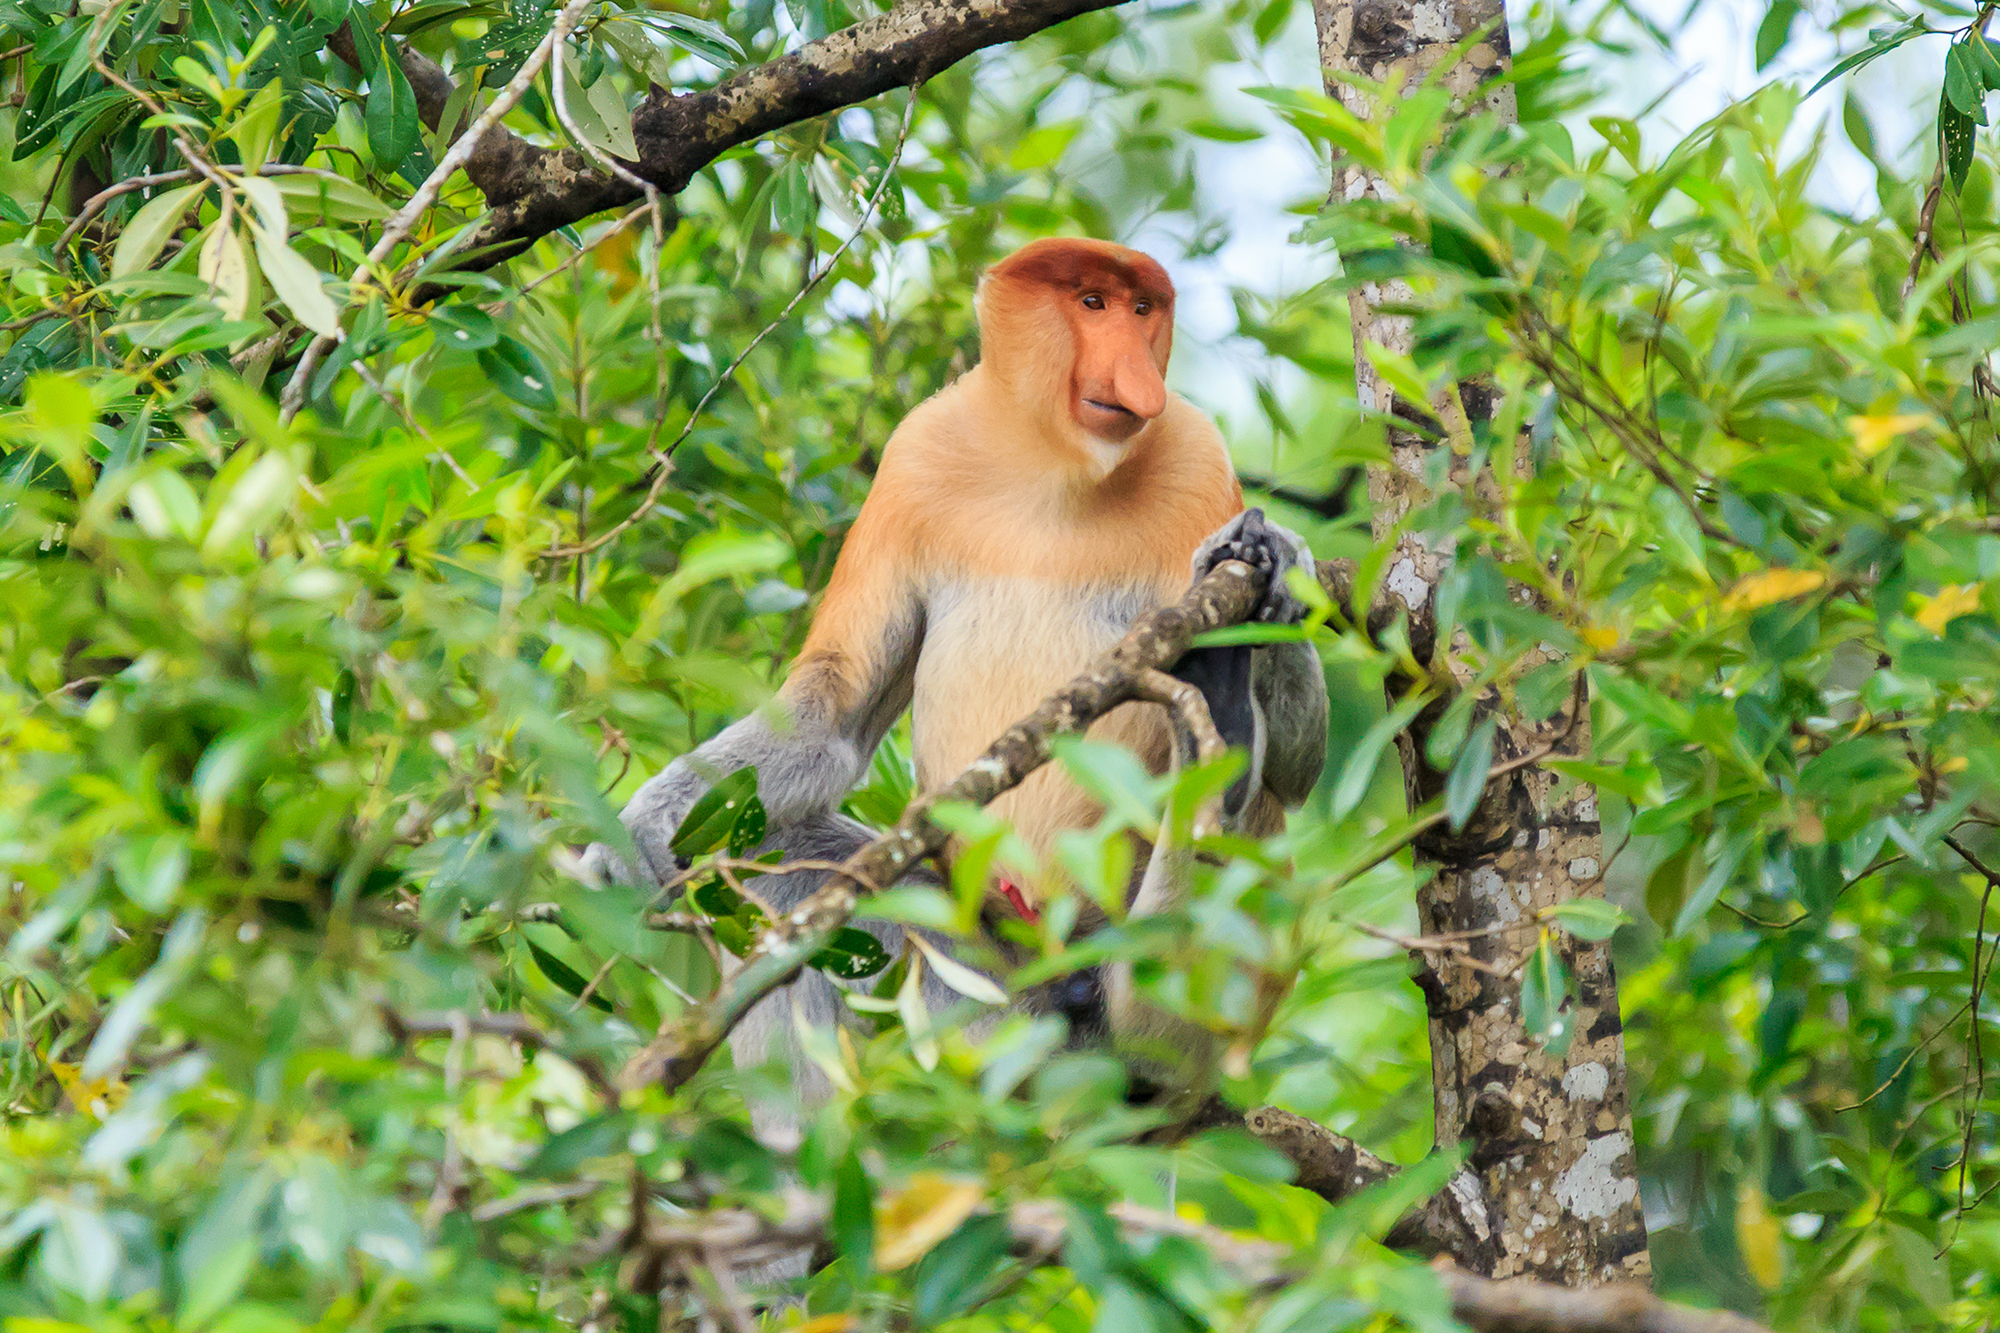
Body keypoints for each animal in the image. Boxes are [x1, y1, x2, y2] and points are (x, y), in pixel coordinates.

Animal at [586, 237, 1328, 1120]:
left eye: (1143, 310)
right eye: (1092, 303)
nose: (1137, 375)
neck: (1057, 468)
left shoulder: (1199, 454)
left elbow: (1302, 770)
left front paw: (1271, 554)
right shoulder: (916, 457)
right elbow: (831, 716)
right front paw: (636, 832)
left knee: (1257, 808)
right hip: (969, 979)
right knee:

§ Task goal
Give the records again exactly, pictures left out.

§ Written reply
Body keypoints for each animal in the image. Boxes are [x1, y1, x2, y2] and points are (x, y), in pixel coordinates.

Animal at [586, 237, 1328, 1120]:
left eye: (1143, 310)
right eye: (1092, 303)
nose: (1137, 375)
neck: (1057, 468)
left shoulder: (1199, 454)
left elbow: (1302, 770)
left front paw: (1271, 554)
right shoulder: (916, 457)
right elbow: (831, 716)
right front paw: (636, 832)
left knee: (1257, 808)
right hip: (969, 979)
right knee:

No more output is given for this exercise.